Design competition announced for Little Free Libraries

Jury of Rice judges will consider feasibility, durability, creativity and public impact

This Little Free Library is in the hammock grove outside Fondren.
This Little Free Library is in the hammock grove outside Fondren.
This Little Free Library is in the hammock grove outside Fondren.

A trio of Little Free Libraries installed on campus just as COVID-19 lockdown measures went into effect in spring 2020 became popular community resources during the pandemic, especially as public libraries remained closed.

Even when many students were attending Rice remotely, the tiny libraries — brought here courtesy of the Faculty Fellows in the Center for Teaching Excellence (CTE) — drew steady streams of readers from the Rice community and the general public, said Lisa Balabanlilar, professor of history and chair of the Department of Transnational Asian studies and the CTE Faculty Fellows.

“They have been serving exactly the purpose they're intended for,” Balabanlilar said. “And it's not just students, of course, but also community members; I know people who live near Rice who have told me they're using the libraries.”

This semester, with most students back on campus, the CTE Faculty Fellows are looking to bring even more attention to the Little Free Libraries with a design competition open to all members of the Rice community.

Balabanlilar and the CTE Faculty Fellows will host an informational session Oct. 22 at 5 p.m. at Valhalla for everyone interested in learning more about the design competition. Proposals are due Jan. 19 at noon and winners will be announced Jan. 28. All creative work on the libraries must be completed by April 8.

We’re hoping for structural innovation, not just decorative work. We want it to be reimagined.

Few limitations constrain the design competition, but teams must include at least one Rice student and their project should cost no more than $400, inclusive of all materials. Submissions must include a written description of the proposed modification to the Little Free Libraries and a sketch of the project.

The competition jury will choose three winning teams, each designing one of the libraries, which must maintain their essential function while also taking into account both Houston’s weather and daily wear and tear from public use.

The competition features a panel of judges from across campus including University Architect George Ristow; Vice Provost and University Librarian Sara Lowman; Lisa Lapinski, associate professor of sculpture in the Department of Visual and Dramatic Arts; Joseph Campana, the William Shakespeare Professor of English and director of the Center for Environmental Studies; and Nonya Grenadier, professor in the practice of architecture

Currently, each of the three libraries — located outside Valhalla, in the hammock grove outside Fondren Library and in the central quad outside Brochstein Pavilion — have sloping roofs painted a cheery red color atop a gray box with a single shelf.

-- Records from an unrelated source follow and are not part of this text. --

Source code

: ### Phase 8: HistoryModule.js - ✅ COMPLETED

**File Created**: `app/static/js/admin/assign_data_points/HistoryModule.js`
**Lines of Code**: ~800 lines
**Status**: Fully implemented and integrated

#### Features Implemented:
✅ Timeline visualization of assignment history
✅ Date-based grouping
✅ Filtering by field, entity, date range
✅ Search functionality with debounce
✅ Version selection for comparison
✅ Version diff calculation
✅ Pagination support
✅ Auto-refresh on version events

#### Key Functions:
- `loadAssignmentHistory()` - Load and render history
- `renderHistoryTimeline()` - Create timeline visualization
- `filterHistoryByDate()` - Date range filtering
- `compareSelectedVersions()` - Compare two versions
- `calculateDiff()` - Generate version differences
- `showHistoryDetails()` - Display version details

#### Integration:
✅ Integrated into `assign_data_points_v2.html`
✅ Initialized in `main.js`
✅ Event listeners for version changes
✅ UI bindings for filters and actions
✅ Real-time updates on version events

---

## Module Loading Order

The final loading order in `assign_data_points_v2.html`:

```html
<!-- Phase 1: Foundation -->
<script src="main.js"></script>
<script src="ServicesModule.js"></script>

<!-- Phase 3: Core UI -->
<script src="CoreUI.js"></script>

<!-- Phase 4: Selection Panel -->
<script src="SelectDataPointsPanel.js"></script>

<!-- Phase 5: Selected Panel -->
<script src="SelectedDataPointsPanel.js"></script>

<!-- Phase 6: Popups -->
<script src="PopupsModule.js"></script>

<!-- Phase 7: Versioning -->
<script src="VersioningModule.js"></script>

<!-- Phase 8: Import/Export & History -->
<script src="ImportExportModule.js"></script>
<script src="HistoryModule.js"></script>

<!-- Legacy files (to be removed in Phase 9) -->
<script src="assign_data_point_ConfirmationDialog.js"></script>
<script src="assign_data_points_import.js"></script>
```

But the judges will look for designs that involve more creativity than a simple paint job.

Little Free Libraries design competition flyer

“We’re hoping for structural innovation, not just decorative work,” Balabanlilar said. We don't want to have somebody just say, ‘Oh, I'm going to paint some pink flowers.’ We want it to be reimagined.”

More than anything, Balabanlilar said they hope the designs will consider the playful spirit of the Little Free Libraries: reading purely for pleasure.

“We don’t want people putting textbooks in the libraries,” said Balabanlilar, who’s an advocate of the slow learning movement that encourages educators and students alike to take their time engaging with fewer — and deeper — projects. “I think it’s so important for people to step back and just cogitate, so fundamentally that is what the Little Free Libraries are supporting — just like hammocks that the (architecture students) put up.”

In addition to the new creative work taking place on the libraries next semester, Balabanlilar and the CTE Faculty Fellows will also host a faculty book drive to fill each one with freshly donated reads to match their fresh looks. Professors will be asked to personalize or inscribe books that are meaningful to them, Balabanlilar said.

“Again, not academic books,” she said. “Not textbooks, but books that maybe caused them to think about the world differently, or about themselves differently, or just gave them a fun afternoon on a rainy day. Reading doesn't always have to be super meaningful; sometimes just relaxing is enough.”